Encor mieux accueillie que l’est la terre heureuse
quand, après maints travaux, ballotté par les vents,
le marchand la salue de ses pleurs, découvrant
les toits de son Ithaque où montent des fumées.
Où donc t’en allas-tu si longtemps, loin de moi,
pauvre chère exilée ? tes grâces mécontentes
avaient-elles voulu s’enfuir, et, un moment,
prodiguer leurs faveurs à des climats nouveaux ?
ou bien t’éloignas-tu pour que ta courte absence
excitât plus d’amour et plus d’ardeur en moi ?
D’où vient, ma Belle, ton courroux ? Pourquoi, ma Sainte,
refuser ton sourire à ton fervent dévot ?…
Ai-je été froid dans mes caresses ? négligent,
trop modéré dans mes étreintes ? le désir
de toi s’est-il éteint dans l’âtre, et nulle braise
ne vit-elle en le tas de cendres remuées,
y préservant au moins l’éclat d’une étincelle ?
Aurais-je divorcé d’avec toi, pour m’unir
en fougueux adultère avec un autre vin ?
Certes, je te quittai, je l’avoue, mais proteste
que je le fis pour mieux affermir mon ardeur,
et pour doubler l’amour que je te porte, ainsi
que font ceux dont la haine enflamme la passion…
Mais tout a une fin, et sans doute contraint par ses excès, ou par un retour à la raison suite à sa nomination comme vicaire dans le Devon, il écrivit son Farewell to the Sack (en v.o. là)
« Il y chante l’affection qu’il porte à la généreuse liqueur, tout le véritable amour même dont il l’enveloppe, comme il ferait d’une maîtresse adorée.
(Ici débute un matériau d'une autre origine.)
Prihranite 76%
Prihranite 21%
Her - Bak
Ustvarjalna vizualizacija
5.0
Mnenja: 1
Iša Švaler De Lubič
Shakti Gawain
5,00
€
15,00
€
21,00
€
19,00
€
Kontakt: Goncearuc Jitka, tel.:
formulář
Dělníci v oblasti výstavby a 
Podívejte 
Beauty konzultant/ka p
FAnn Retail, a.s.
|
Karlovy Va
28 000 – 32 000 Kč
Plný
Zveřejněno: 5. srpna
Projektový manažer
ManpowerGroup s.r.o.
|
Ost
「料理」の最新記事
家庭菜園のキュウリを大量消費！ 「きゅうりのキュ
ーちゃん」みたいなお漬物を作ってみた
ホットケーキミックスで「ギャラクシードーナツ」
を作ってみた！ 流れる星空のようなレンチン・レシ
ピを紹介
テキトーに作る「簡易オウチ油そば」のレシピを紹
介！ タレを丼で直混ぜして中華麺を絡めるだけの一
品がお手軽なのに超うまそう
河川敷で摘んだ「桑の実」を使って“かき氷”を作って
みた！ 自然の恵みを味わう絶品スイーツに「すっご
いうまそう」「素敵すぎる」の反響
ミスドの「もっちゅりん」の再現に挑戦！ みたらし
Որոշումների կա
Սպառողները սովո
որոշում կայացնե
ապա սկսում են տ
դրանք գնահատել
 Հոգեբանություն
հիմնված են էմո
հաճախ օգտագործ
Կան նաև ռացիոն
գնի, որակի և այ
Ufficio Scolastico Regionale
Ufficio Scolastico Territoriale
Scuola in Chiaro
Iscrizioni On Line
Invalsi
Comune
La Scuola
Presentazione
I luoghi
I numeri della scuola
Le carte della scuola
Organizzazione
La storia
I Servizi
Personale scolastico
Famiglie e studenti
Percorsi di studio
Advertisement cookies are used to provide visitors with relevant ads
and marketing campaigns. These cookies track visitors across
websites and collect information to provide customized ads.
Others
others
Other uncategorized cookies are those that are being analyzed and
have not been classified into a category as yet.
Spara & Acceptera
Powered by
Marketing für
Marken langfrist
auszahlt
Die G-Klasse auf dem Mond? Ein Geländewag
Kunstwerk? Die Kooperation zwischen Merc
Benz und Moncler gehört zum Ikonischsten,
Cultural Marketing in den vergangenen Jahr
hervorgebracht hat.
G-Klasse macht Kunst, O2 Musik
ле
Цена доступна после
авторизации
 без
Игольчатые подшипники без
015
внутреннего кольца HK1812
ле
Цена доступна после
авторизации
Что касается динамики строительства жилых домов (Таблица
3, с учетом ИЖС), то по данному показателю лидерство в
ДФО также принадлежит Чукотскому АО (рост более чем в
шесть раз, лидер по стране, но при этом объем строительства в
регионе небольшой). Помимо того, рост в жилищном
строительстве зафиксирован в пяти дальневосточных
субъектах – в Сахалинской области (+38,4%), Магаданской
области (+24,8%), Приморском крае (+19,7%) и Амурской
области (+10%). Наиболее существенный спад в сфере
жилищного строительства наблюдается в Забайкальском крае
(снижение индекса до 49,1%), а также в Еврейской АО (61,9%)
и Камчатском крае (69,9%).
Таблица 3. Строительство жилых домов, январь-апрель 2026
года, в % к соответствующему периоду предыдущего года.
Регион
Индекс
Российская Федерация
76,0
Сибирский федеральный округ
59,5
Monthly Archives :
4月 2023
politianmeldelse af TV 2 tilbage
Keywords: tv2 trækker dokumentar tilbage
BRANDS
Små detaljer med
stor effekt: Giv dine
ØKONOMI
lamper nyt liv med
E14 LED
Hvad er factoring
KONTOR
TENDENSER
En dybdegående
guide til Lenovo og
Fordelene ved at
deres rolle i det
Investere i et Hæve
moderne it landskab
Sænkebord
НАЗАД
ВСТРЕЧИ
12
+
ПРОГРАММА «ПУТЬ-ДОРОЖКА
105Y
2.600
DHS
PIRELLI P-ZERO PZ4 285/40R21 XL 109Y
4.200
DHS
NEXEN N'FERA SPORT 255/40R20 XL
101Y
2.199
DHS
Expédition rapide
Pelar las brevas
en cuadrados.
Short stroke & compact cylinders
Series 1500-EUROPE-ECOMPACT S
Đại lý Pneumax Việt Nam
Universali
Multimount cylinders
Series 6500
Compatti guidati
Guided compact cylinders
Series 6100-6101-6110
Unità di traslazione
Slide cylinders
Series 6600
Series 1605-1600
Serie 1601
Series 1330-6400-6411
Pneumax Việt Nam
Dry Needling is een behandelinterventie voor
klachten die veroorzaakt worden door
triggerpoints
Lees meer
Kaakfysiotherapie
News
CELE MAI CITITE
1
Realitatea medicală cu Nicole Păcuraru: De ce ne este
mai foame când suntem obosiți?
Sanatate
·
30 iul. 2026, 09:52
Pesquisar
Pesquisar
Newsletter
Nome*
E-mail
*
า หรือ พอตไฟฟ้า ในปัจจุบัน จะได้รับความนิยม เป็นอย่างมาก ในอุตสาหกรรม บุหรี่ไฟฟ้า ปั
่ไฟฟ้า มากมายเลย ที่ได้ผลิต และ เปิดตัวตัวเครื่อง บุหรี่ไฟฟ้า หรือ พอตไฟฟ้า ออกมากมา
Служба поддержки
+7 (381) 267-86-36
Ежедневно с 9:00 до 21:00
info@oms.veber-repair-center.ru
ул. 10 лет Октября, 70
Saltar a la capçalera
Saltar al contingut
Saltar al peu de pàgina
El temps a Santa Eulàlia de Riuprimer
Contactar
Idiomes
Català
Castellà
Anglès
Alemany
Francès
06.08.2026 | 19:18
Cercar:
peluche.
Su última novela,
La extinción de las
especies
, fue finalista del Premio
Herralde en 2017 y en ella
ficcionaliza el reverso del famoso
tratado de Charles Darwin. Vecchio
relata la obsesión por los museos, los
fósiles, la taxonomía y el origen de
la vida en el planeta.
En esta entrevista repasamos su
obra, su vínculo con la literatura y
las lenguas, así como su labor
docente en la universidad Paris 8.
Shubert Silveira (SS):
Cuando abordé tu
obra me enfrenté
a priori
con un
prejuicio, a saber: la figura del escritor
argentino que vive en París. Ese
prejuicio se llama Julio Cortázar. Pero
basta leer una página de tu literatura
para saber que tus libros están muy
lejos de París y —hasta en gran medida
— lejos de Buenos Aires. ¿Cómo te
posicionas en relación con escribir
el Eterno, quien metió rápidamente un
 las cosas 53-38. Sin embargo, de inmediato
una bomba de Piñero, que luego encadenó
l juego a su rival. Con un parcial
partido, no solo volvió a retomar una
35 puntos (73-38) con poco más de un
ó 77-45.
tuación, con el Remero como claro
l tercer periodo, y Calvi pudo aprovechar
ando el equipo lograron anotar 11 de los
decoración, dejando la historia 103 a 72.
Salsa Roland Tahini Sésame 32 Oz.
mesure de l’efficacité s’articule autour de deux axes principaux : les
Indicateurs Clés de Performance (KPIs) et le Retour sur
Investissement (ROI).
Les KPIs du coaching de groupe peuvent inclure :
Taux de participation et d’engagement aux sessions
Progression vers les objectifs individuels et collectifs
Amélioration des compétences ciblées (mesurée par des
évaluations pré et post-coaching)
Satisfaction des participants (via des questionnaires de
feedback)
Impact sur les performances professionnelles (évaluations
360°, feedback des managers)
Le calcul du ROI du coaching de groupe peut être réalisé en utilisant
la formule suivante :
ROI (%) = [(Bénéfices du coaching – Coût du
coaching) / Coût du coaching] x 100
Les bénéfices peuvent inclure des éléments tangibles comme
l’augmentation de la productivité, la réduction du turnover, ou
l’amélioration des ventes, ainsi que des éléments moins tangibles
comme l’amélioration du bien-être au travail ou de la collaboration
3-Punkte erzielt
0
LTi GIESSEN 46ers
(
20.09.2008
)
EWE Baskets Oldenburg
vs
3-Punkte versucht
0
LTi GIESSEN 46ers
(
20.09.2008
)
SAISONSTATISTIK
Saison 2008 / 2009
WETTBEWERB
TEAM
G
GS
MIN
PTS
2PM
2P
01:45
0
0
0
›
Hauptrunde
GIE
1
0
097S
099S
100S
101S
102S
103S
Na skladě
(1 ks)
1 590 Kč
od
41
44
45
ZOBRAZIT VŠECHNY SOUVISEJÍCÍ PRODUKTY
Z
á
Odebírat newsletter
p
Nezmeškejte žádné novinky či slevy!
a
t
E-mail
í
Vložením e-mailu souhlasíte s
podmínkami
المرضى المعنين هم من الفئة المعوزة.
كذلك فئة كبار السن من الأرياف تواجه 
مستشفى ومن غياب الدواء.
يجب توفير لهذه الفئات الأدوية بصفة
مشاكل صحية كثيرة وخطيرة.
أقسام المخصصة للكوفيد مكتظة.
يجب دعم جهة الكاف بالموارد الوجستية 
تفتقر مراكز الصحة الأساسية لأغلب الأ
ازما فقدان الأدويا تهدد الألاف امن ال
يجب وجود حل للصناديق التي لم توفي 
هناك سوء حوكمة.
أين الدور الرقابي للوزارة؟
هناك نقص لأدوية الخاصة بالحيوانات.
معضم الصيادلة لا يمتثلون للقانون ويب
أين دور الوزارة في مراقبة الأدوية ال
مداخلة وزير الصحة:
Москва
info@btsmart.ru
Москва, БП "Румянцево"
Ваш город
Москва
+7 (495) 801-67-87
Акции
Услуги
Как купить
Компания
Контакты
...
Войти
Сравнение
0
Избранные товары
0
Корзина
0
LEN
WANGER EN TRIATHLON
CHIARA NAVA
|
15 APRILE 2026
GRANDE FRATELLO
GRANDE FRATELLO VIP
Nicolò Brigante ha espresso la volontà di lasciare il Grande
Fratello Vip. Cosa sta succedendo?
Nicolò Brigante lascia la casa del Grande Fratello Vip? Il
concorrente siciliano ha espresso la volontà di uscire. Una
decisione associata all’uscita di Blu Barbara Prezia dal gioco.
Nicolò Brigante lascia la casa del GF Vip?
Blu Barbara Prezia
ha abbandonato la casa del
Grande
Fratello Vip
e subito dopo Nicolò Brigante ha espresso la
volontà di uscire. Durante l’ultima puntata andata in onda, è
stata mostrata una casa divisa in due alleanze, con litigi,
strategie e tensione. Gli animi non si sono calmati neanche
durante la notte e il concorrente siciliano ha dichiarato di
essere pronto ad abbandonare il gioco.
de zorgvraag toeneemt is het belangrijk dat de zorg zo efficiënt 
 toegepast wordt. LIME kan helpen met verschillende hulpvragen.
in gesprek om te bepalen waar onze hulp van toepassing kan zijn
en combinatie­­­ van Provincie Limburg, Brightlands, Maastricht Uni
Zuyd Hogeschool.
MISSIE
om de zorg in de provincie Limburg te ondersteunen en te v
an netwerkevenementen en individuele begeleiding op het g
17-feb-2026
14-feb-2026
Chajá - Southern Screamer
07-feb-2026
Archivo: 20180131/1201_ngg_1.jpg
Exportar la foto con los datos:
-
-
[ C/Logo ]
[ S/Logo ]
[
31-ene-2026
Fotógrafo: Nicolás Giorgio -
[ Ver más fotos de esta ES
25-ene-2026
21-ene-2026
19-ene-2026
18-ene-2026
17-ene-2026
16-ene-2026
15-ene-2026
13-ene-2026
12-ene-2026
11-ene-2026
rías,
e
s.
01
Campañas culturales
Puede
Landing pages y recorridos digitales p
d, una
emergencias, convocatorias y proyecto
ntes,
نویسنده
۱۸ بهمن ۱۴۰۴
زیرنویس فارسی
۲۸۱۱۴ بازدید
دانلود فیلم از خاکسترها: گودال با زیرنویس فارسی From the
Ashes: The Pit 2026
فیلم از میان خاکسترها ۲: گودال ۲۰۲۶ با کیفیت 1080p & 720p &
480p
Bien qu’il soit contraint de s’éloigner d’elle, et de sa » beauté ensorcelante, » il l’assure que son admiration amoureuse ne faiblira point. Citons seulement ici le début et la fin du poème :
Adieu, toi qui jadis m’étais si familier,
si cher, comme le sang à la vie, plus intime
que ne sont des parents, des amis, homme et femme,
plus que des époux même, ou que l’âme et le corps?,
vie animant nos jours, ou le flanc doux et chaud
de l’épousée qui se résigne, mais résiste.
Baisers de vierges, et prémices de la couche,
caresses, tendres mots, lèvres, virginité,
et mille autres douceurs ne purent jamais être
plus intimes, plus chères que tu fus pour moi.
O toi nectar des dieux et des anges, ô vin
qui répands le désir et l’ardeur, dont l’éclat
semble plus radieux qu’un pur soleil d’été…
……
Mais pourquoi plus longtemps te contempler ainsi
d’un regard plein d’amour et d’admiration,
puisque je suis contraint de te quitter, de dire :
« éloigne-toi » à ta beauté ensorcelante ?…
Que d’autres librement te boivent ; qu’ils désirent
un baiser conjugal de tes lèvres ; pour moi
t’admirant et t’aimant, plus ne te goûterai.
Que ma Muse, privée de tes secours d’antan,
n’ait désormais recours qu’à sa force première ;
et mes vers, jusqu’ici tout pleins de ta saveur,
las ! n’exhaleront plus que l’odeur de la lampe !
Herrick publia l’ensemble de son oeuvre en 1648, mais les 2 poèmes dédiés au Sack dateraient des années 20-30 (dixit ChatGPT!)